**Requirement:**
Copy the entries exactly as they appear, starting from the first line and ending with the line that contains "[69, 118, 168, 165]".
*** Begin section ***
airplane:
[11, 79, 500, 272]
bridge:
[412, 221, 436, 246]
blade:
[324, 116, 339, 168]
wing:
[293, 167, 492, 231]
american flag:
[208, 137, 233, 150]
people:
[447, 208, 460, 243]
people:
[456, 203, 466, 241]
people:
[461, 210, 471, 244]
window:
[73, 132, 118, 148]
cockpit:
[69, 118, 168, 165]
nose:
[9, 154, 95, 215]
*** End section ***
**Response for this exercise:**
airplane:
[11, 79, 500, 272]
bridge:
[412, 221, 436, 246]
blade:
[324, 116, 339, 168]
wing:
[293, 167, 492, 231]
american flag:
[208, 137, 233, 150]
people:
[447, 208, 460, 243]
people:
[456, 203, 466, 241]
people:
[461, 210, 471, 244]
window:
[73, 132, 118, 148]
cockpit:
[69, 118, 168, 165]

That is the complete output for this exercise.